The extension (plugin) Dynamic Page Lists (DPL) allows you to create dynamic content based on combinations of categories. With DPL you can easily create lists like: New Pages, Recent Edits, Most Popular, which all figure prominently on our main page.
Things that you need to know
but are hard to find out
- MediaWiki:Sidebar - this page controls the navigation bar to the left.
- MediaWiki:Common.css - CSS put on this page affects all the other pages.
- Templates - Just be aware that almost anything in curly brackets {{…}} is a template or magic word. The contents of a template page are substituted into that space.
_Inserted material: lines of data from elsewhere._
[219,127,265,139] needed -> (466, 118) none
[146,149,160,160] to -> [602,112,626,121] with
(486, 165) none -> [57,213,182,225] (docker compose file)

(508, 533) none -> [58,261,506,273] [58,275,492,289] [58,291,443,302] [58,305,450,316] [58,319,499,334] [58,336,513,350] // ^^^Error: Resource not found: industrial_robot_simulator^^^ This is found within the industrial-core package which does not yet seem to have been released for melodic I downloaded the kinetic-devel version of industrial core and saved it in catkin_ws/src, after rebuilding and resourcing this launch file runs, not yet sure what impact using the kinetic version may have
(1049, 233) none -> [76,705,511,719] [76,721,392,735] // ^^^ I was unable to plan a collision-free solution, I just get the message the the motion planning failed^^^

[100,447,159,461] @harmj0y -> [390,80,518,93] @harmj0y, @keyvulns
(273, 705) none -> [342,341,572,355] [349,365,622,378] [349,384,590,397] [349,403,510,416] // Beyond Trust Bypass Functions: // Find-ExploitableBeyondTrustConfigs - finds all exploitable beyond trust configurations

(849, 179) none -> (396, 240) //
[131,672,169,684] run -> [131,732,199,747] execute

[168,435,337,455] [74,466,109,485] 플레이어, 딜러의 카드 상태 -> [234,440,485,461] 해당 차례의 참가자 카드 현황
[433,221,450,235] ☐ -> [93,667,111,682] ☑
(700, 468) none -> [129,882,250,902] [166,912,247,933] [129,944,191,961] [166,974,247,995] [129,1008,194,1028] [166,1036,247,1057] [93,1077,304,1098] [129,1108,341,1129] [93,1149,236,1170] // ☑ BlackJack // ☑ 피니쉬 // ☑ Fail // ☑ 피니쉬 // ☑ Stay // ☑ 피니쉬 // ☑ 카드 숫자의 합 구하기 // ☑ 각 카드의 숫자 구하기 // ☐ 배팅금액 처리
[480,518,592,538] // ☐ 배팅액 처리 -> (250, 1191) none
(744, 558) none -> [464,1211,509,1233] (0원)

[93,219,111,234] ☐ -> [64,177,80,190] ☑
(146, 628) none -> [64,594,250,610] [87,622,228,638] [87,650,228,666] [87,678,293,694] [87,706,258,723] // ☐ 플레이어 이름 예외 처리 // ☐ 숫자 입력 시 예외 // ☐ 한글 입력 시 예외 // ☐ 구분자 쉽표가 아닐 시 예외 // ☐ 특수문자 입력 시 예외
These are used extensively on Wikipedia. Templates make it easier to create a consistent look and feel but it also makes it difficult to figure out what is going on. Magic words are system variables like {{PAGENAME}} would be replaced by the actual page name.
Resources
- MediaWiki software
- MediaWiki Users forum Great resource for figuring out how to do things.
- Dynamic Page List Extension (careful, there are two other variants)
- Preloader - for creating boilerplate. Users hate empty pages.
- LinkedImage - optional for certain functionality in DPL
- Word2MediaWiki - Word macro for converting word docs to wiki markup language. Not great but a start.